Hearing about the variety of opinions about the cost of fighter jets for the Canadian Armed Forces, it got me thinking about the idea of using Total Cost of Ownership as a method for calculating the costs of a solution to an organization and comparing options. (I’m not going to address the topic of defining your needs and identifying solutions that meet those needs – which seems to be at issue here as well. Perhaps another blog on this soon…)
Before the idea of Total Cost of Ownership (TCO) became popular, businesses putting in new computer solutions didn’t understand and account for the full cost of the solution – it used to be (and still is) easy to think of the cost of a piece of technology as the amount you pay a software vendor for acquiring the product, implementing it and paying annual maintenance. These costs are clear and unambiguous, particularly when you are writing the cheques for them.

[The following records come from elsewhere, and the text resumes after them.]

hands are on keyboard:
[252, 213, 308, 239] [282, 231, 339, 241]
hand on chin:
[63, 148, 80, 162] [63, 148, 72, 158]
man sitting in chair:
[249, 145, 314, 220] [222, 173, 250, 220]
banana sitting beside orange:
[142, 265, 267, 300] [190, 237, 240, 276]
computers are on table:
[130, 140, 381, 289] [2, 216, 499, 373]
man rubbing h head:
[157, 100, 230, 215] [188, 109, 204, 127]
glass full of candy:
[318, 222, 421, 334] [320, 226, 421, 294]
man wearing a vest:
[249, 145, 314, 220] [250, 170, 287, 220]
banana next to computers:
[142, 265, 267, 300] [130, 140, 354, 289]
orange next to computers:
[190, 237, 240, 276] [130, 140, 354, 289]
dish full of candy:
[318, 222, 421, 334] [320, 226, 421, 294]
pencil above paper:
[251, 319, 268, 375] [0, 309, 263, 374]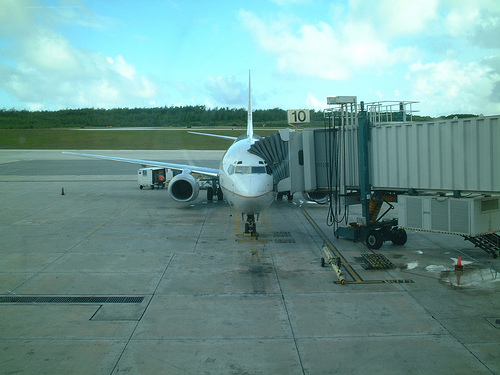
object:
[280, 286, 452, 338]
tile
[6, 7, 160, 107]
cloud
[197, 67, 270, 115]
cloud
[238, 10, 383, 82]
cloud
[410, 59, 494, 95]
cloud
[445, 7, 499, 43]
cloud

What traditionally didn’t get accounted for was a myriad of less obvious costs – the cost of your internal IT team to learn, implement and manage the new system, the costs to train and support staff who use the product, and of course additional infrastructure costs such as backup and archive, computer room footprint, power, AC and UPS (Uninterruptible Power Supply) draw. Some of these costs are fairly obscure to determine (and in fact for things like infrastructure really have to have some sort of cost allocation used).
But here’s the thing: if you don’t consider them, one day you realize that your computer room is full to capacity, or your network is working at maximum capacity or you need more storage at your hosted computer facility, and you have to make a case for why you suddenly need to spend more money. What’s worse, it’s often on items that nobody really cares about (“No new added functionality? Why should we pay for a new UPS?”) and that fall into categories that, as a CIO, your boss expects you to be on top of – so not only do you need to ask for money, you look like you aren’t doing your job.
So – back to the F-35 jets. What costs should be included? First, you want to include any cost that is incremental over what you have today. You have the cost of the planes, of course. And direct ongoing costs – maintenance, training for pilots and ground crew. You have to consider some operating costs – for example, if these planes use fuel at a faster rate that the old ones, you have to add in the extra fuel. If you need to rebuild hangars or runways to accommodate them, you have to account for that. However, if the total number of pilots doesn’t change (i.e., they are just going to stop flying old planes and start flying the new ones), you don’t have to account for them.
My opinion is that you have to be thoughtful but use common sense. What’s really important here is to be able to compare options on equal footing (so accounting for all the costs for each option to provide a fully implemented solution), and then once you make the decision of the solution to be implemented, make sure you know the resources you need to implement and run the solution – money, people’s time or use of organizational facilities. Oh yeah – and, as always, make sure your colleagues understand your decisions and your analysis so they aren’t surprised down the line. Forgetting to do that is the surest way to have support for your project disappear if suddenly the price goes from $9 billion to $16 billion.